Jack London est un personnage assez ambigu. Né dans la pauvreté d'un père qui l'a abandonné, sa mère se remarie avec John London. Jusqu'en 1897 il croira que John est son véritable père. Socialiste sincère, il vivra ses dernières années dans un le luxe, dépensant des fortunes dans son ranch (qui existe encore) ainsi que dans des croisières sur son bateau, l'homme n'ayant jamais perdu le goût de la mer, qui l'habite depuis ses 15 ans ou il acquiert son premier voilier. Pour autant, ses idéaux socialistes se mélangent à un darwinisme sociale et à un racisme marqué dans certaines de ses nouvelles.
Cette étude sur London reconstitue la trajectoire d'un véritable acharné du travail, qui travaillera jusqu'à 18 heures par jour, d'un alcoolique notoire (à tel point que l'on est incapable de dire si sa mort est un suicide à cause de son piètre état de santé), d'un militant sincère quoique confus.
En effet, London mélange dans sa prose toutes les grandes idées de la fin du XIXème siècle.

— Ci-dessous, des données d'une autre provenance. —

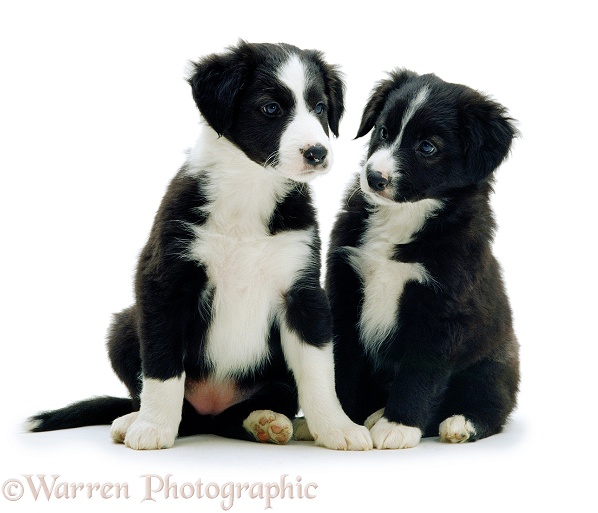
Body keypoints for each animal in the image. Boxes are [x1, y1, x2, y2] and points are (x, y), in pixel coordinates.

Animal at [31, 40, 376, 450]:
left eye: (320, 107)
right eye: (270, 108)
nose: (317, 153)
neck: (249, 191)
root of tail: (213, 408)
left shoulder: (302, 291)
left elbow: (318, 370)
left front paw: (337, 427)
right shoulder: (164, 282)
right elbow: (163, 365)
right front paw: (153, 427)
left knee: (240, 414)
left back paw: (267, 422)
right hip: (125, 325)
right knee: (177, 407)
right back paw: (133, 419)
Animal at [328, 69, 520, 448]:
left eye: (428, 147)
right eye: (383, 131)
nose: (374, 178)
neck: (402, 218)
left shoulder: (442, 310)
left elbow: (420, 372)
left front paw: (397, 426)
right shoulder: (345, 285)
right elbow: (343, 362)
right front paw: (341, 422)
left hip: (493, 360)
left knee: (492, 403)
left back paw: (460, 423)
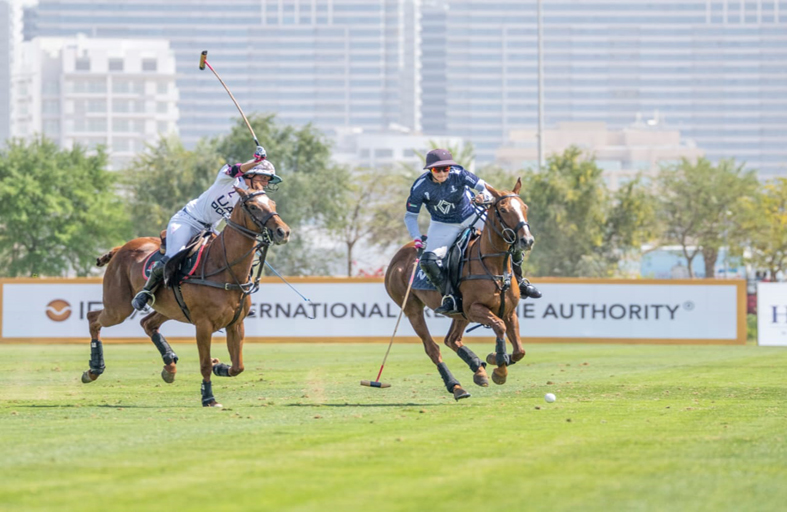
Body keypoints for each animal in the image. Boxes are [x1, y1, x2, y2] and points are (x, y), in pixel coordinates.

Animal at [81, 188, 290, 408]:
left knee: (147, 323)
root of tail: (120, 248)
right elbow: (204, 364)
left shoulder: (236, 323)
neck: (225, 267)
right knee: (93, 318)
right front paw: (208, 398)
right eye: (253, 206)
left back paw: (169, 366)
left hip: (168, 308)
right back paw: (94, 369)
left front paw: (218, 366)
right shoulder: (203, 325)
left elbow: (237, 366)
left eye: (273, 204)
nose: (283, 232)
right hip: (118, 307)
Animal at [384, 179, 536, 400]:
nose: (527, 240)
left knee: (452, 339)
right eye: (503, 209)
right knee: (432, 348)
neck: (493, 264)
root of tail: (396, 258)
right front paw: (499, 369)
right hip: (413, 309)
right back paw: (456, 386)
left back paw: (478, 370)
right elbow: (499, 327)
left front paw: (494, 358)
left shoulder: (508, 311)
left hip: (459, 313)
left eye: (525, 207)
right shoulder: (475, 309)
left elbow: (519, 350)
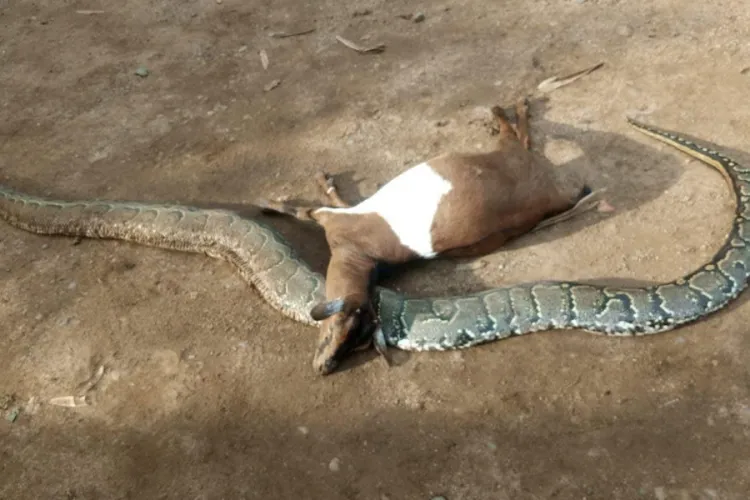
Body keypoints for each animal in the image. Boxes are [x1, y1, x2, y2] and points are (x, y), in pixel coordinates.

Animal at [258, 97, 597, 375]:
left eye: (348, 334)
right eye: (357, 341)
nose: (325, 367)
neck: (359, 257)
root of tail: (552, 195)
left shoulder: (332, 220)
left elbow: (301, 210)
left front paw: (269, 202)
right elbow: (335, 199)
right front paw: (322, 183)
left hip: (506, 155)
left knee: (516, 136)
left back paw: (504, 111)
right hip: (521, 165)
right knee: (525, 140)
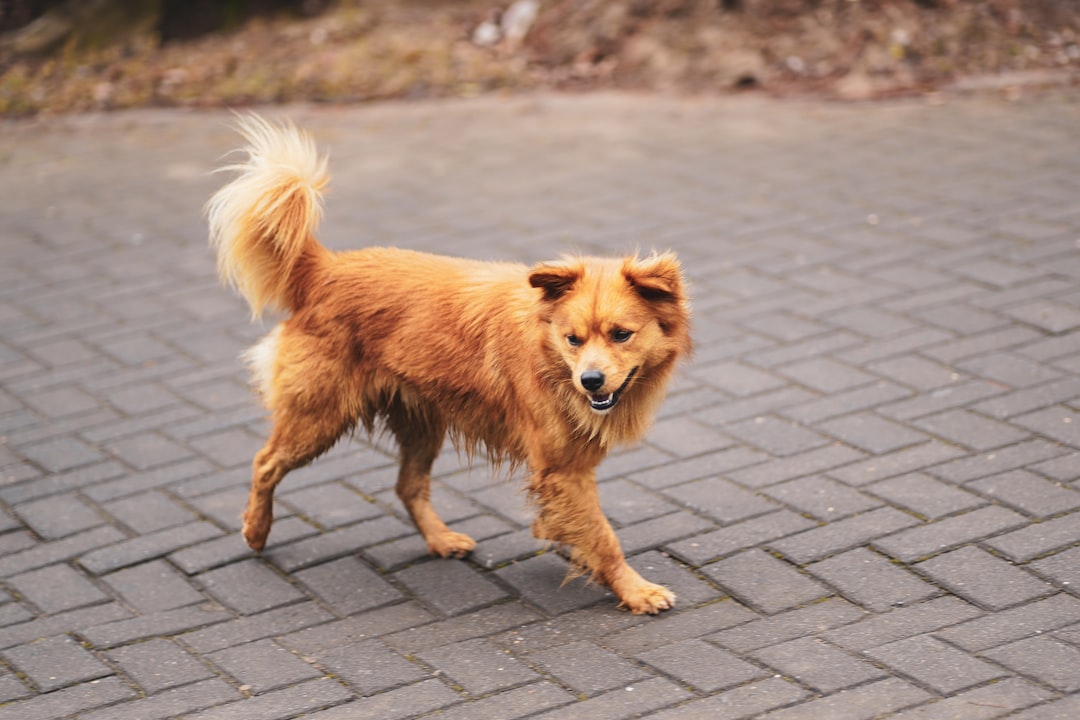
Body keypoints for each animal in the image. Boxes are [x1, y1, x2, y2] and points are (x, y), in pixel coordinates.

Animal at [206, 113, 686, 613]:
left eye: (620, 335)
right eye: (572, 340)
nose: (590, 381)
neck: (547, 354)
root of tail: (327, 268)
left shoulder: (565, 470)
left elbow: (578, 527)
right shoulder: (564, 470)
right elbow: (604, 536)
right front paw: (635, 590)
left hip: (420, 423)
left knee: (407, 486)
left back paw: (439, 540)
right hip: (319, 417)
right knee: (265, 463)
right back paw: (256, 530)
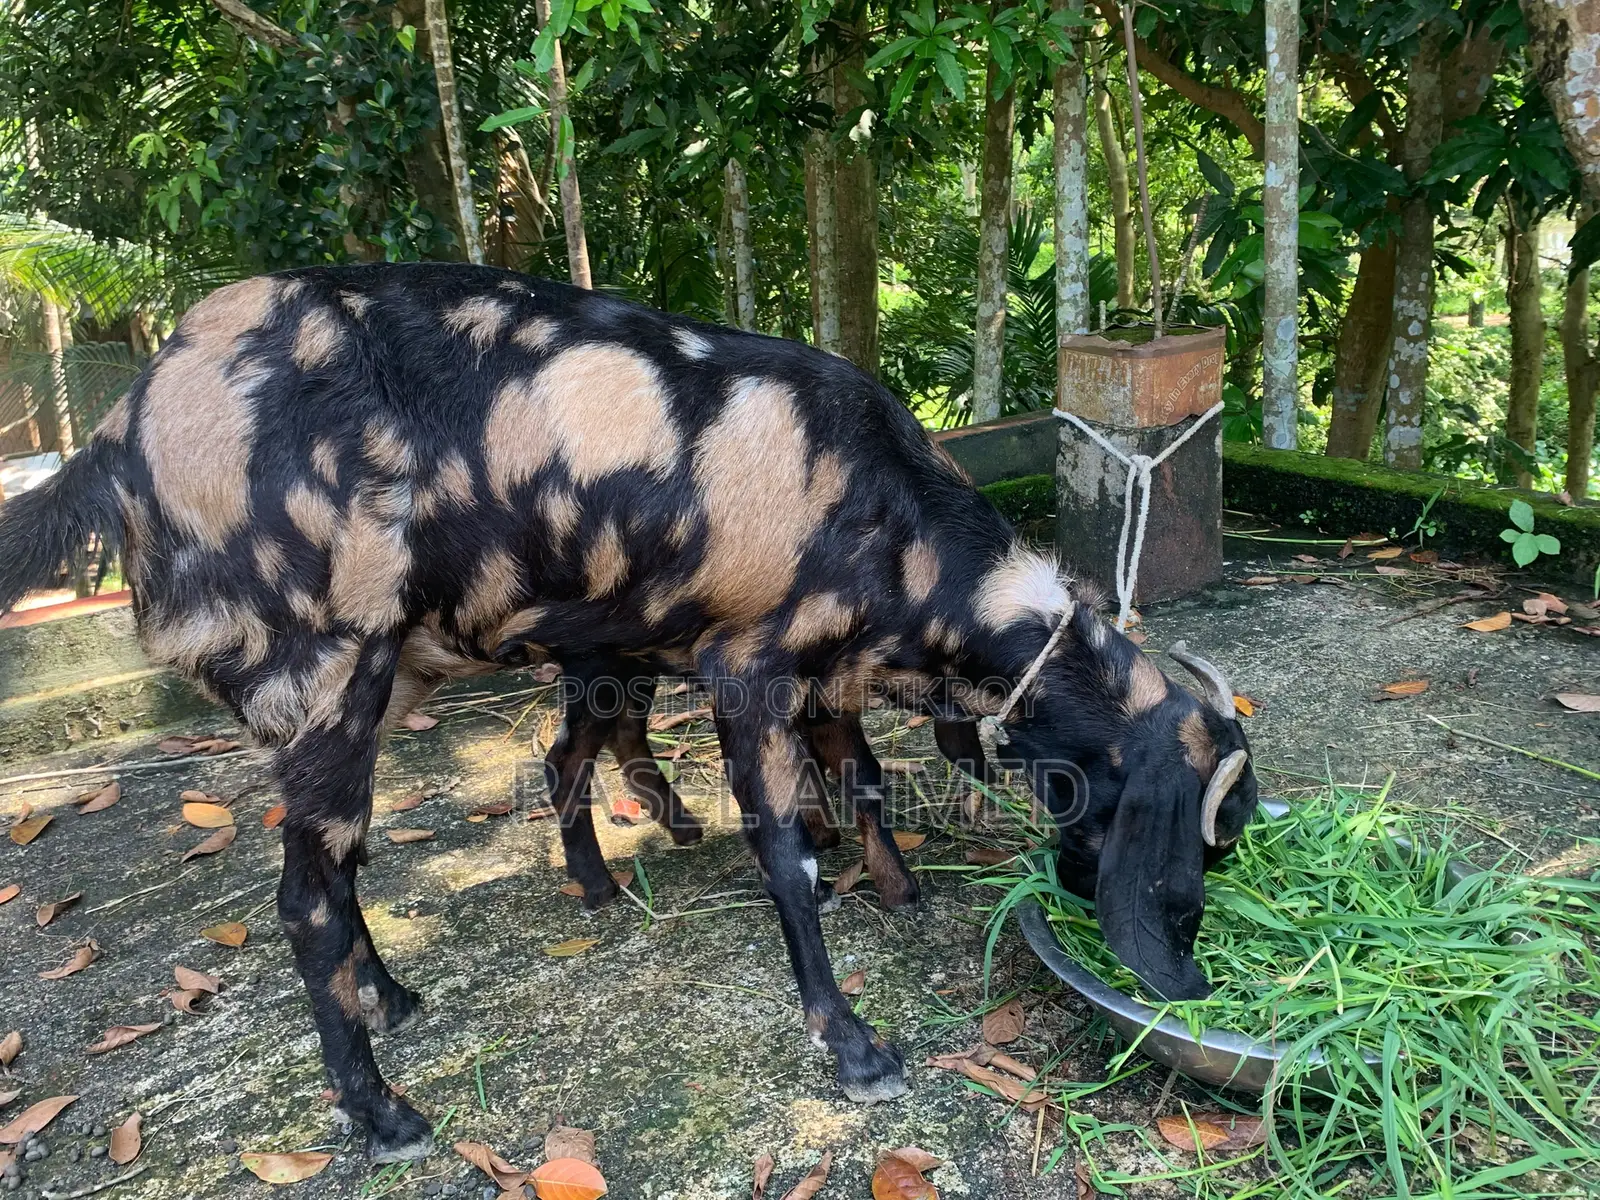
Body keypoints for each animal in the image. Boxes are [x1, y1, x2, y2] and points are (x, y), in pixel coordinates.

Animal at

Un soupçon de marxisme, un petit verre de spencerisme, une dose de nietzschéisme, et voilà vous avez l'un de mes romanciers préférés. Cette ambiguïté idéologique (London va jusqu'à rêver de la destruction par des armes biologiques de la Chine ou faire l'apologie des Etats Unis durant la guerre au Mexique) est peut être dut au fait qu'il n'a jamais eu un parcours scolaire stable : il ne suivra qu'un temps les cours au lycée, entrera à l'université sur concours, ou son assiduité sera pour le moins aléatoire. Autrement dit pour le dire en des termes plus savant : London transfuge de classe qui vivra assez tôt de sa plume, a connu à la fois la bourgeoisie intellectuelle, et le prolétariat.
Ce qui donne une oeuvre pharaonique, composé de nouvelles, de quelques romans, et d'une tripotée de reportages et d'essais.
Martin Eden, que j'ai critiqué il y a quelques temps déjà (tempus fugit), est en ce sens une oeuvre en partie autobiographique, ou London renie le spencerisme et le darwinisme sociale.
Son idéal socialiste en restera pourtant imprégné : au fond, ce que London souhaitait était peut être une véritable méritocratie de la force, ou les plus forts (dans un sens quasi biologique) s'imposeraient au détriment des plus faibles.
Ne tombant pas dans le piège très courant pour les biographies d'écrivains qui consiste à faire de l'hagiographie, Fauconnier donne à voir qui était London, sans complaisance, ni jugement.